At CES, NVIDIA Rubin and AMD “Helios” Made Memory the Future of AI

Analyst(s): Brendan Burke
Publication Date: January 12, 2026

At CES 2026, NVIDIA CEO Jensen Huang unveiled NVIDIA’s next-generation Vera Rubin AI platform, and AMD CEO Lisa Su introduced AMD’s Helios rack-scale platform, both planning production for 2026.

What is Covered in this Article:

  • NVIDIA and AMD prioritized memory capacity and bandwidth in their latest rack-scale GPU server reveals.
  • NVIDIA’s Rubin platform innovates across six chip subsystems and an in-rack storage system for fast access to long context.
  • AMD’s “Helios” rack-scale platform stands out for high-bandwidth memory co-packaging.
  • Both systems emphasize memory availability and bandwidth, but we believe that NVIDIA’s combination of high-bandwidth memory and integrated SSD storage will be more flexible for reasoning inference.
  • Other CES semiconductor announcements emphasized the availability of open networking and advanced foundry services for XPU alternatives.

The News: At CES, NVIDIA Rubin and AMD “Helios” made memory the future of AI. NVIDIA and AMD unveiled their next-generation rack-scale platforms for AI computing at CES 2026, demonstrating readiness for production in 2026. NVIDIA zoomed in on the development of six new chips within one supercomputer. AMD stepped back to frame the need for yotta-scale computing to reach 5 billion users with agentic AI. The reveals highlighted the need for continued innovation in subsystems beyond the GPU to alleviate memory and power bottlenecks.

At CES, NVIDIA Rubin and AMD “Helios” Made Memory the Future of AI

Analyst Take: Semiconductor Leaders Accelerating in Lockstep — CES turned into the Super Bowl of AI semiconductor announcements, bridging the gap between high-performance computing and consumer applications. Both NVIDIA Rubin and AMD “Helios” demonstrated that AI leaders have planned ahead for physical bottlenecks, such as energy and memory, as well as supply chain constraints, with designs that future-proof their business models.
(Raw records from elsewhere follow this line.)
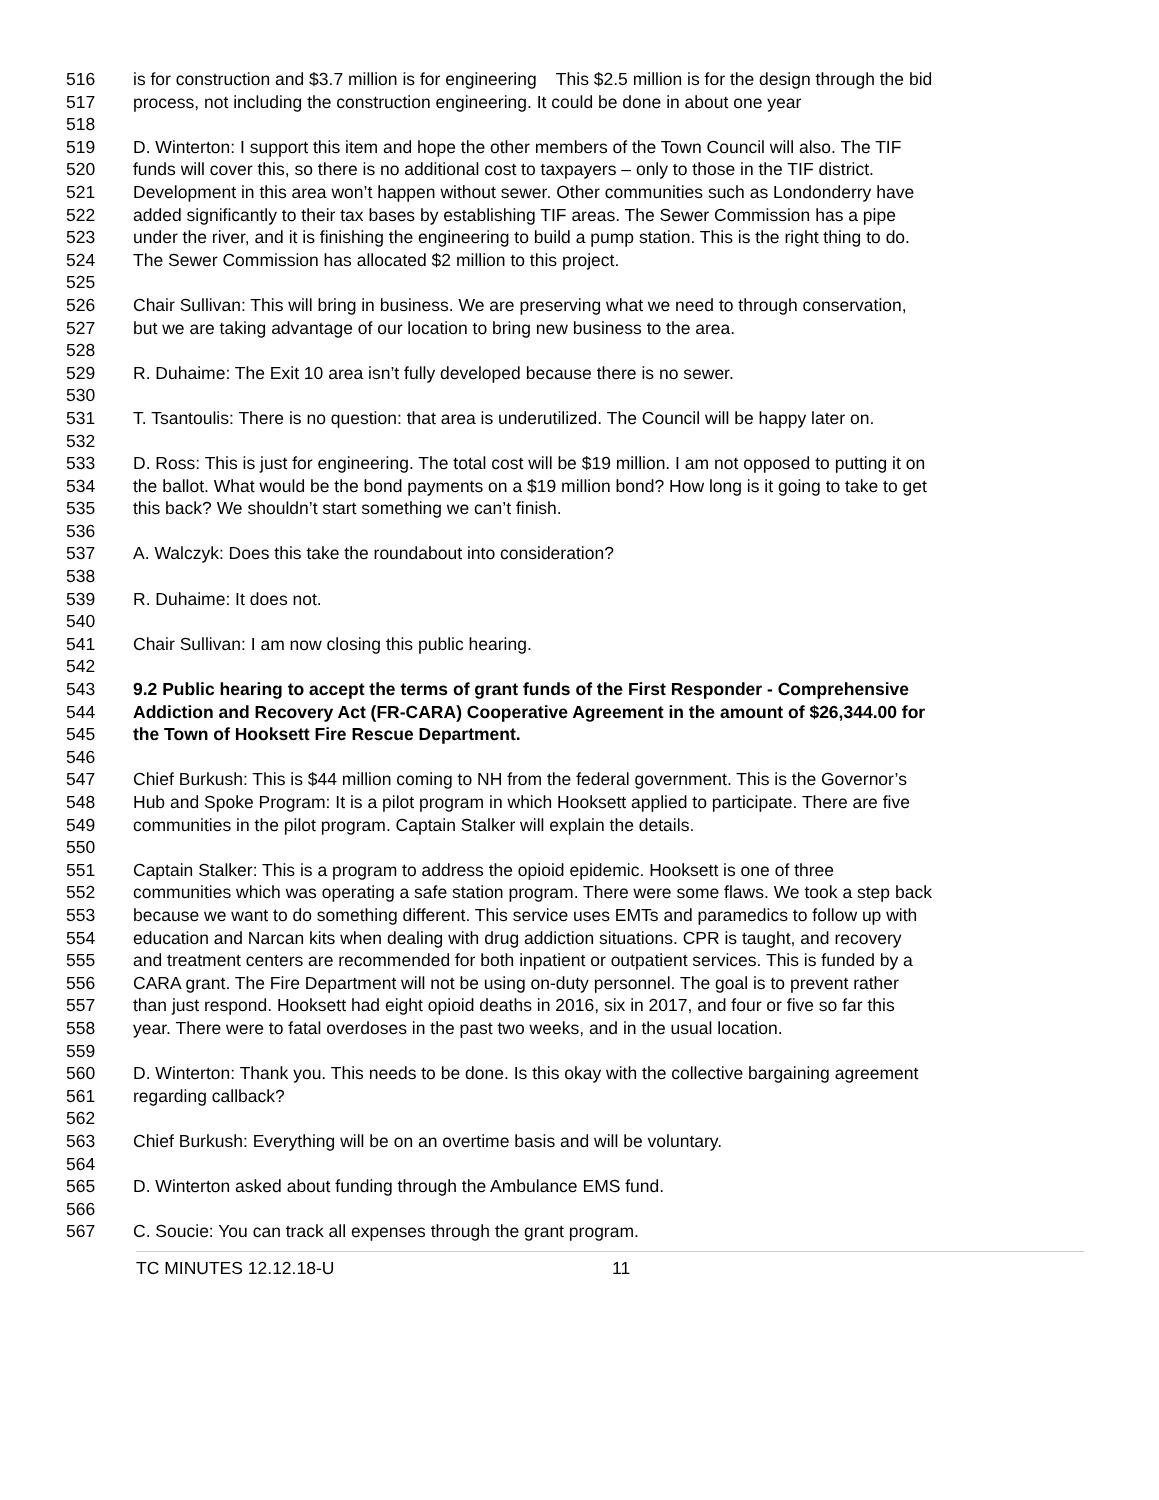516 is for construction and $3.7 million is for engineering This $2.5 million is for the design through the bid
517 process, not including the construction engineering. It could be done in about one year
518
519 D. Winterton: I support this item and hope the other members of the Town Council will also. The TIF
520 funds will cover this, so there is no additional cost to taxpayers – only to those in the TIF district.
521 Development in this area won’t happen without sewer. Other communities such as Londonderry have
522 added significantly to their tax bases by establishing TIF areas. The Sewer Commission has a pipe
523 under the river, and it is finishing the engineering to build a pump station. This is the right thing to do.
524 The Sewer Commission has allocated $2 million to this project.
525
526 Chair Sullivan: This will bring in business. We are preserving what we need to through conservation,
527 but we are taking advantage of our location to bring new business to the area.
528
529 R. Duhaime: The Exit 10 area isn’t fully developed because there is no sewer.
530
531 T. Tsantoulis: There is no question: that area is underutilized. The Council will be happy later on.
532
533 D. Ross: This is just for engineering. The total cost will be $19 million. I am not opposed to putting it on
534 the ballot. What would be the bond payments on a $19 million bond? How long is it going to take to get
535 this back? We shouldn’t start something we can’t finish.
536
537 A. Walczyk: Does this take the roundabout into consideration?
538
539 R. Duhaime: It does not.
540
541 Chair Sullivan: I am now closing this public hearing.
542
543 9.2 Public hearing to accept the terms of grant funds of the First Responder - Comprehensive
544 Addiction and Recovery Act (FR-CARA) Cooperative Agreement in the amount of $26,344.00 for
545 the Town of Hooksett Fire Rescue Department.
546
547 Chief Burkush: This is $44 million coming to NH from the federal government. This is the Governor’s
548 Hub and Spoke Program: It is a pilot program in which Hooksett applied to participate. There are five
549 communities in the pilot program. Captain Stalker will explain the details.
550
551 Captain Stalker: This is a program to address the opioid epidemic. Hooksett is one of three
552 communities which was operating a safe station program. There were some flaws. We took a step back
553 because we want to do something different. This service uses EMTs and paramedics to follow up with
554 education and Narcan kits when dealing with drug addiction situations. CPR is taught, and recovery
555 and treatment centers are recommended for both inpatient or outpatient services. This is funded by a
556 CARA grant. The Fire Department will not be using on-duty personnel. The goal is to prevent rather
557 than just respond. Hooksett had eight opioid deaths in 2016, six in 2017, and four or five so far this
558 year. There were to fatal overdoses in the past two weeks, and in the usual location.
559
560 D. Winterton: Thank you. This needs to be done. Is this okay with the collective bargaining agreement
561 regarding callback?
562
563 Chief Burkush: Everything will be on an overtime basis and will be voluntary.
564
565 D. Winterton asked about funding through the Ambulance EMS fund.
566
567 C. Soucie: You can track all expenses through the grant program.
TC MINUTES 12.12.18-U 11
The scale of GPU server rack announcements underscores that the future of digital experiences will stem from foundational breakthroughs in trillion-parameter models achieved through the co-design of hardware with frontier AI model techniques.

Through the co-design of their new racks with customer requirements, NVIDIA and AMD showed why they lead the XPU pack for AI acceleration. According to our Global Enterprise Decision Maker Survey, NVIDIA and AMD remain ahead of Google TPU, AWS Trainium, and Intel Gaudi for customer mindshare. Among customers that do mostly inference workloads, AMD performs even better at nearly 50% usage. This customer loyalty implies outstanding price-performance and robust software ecosystems.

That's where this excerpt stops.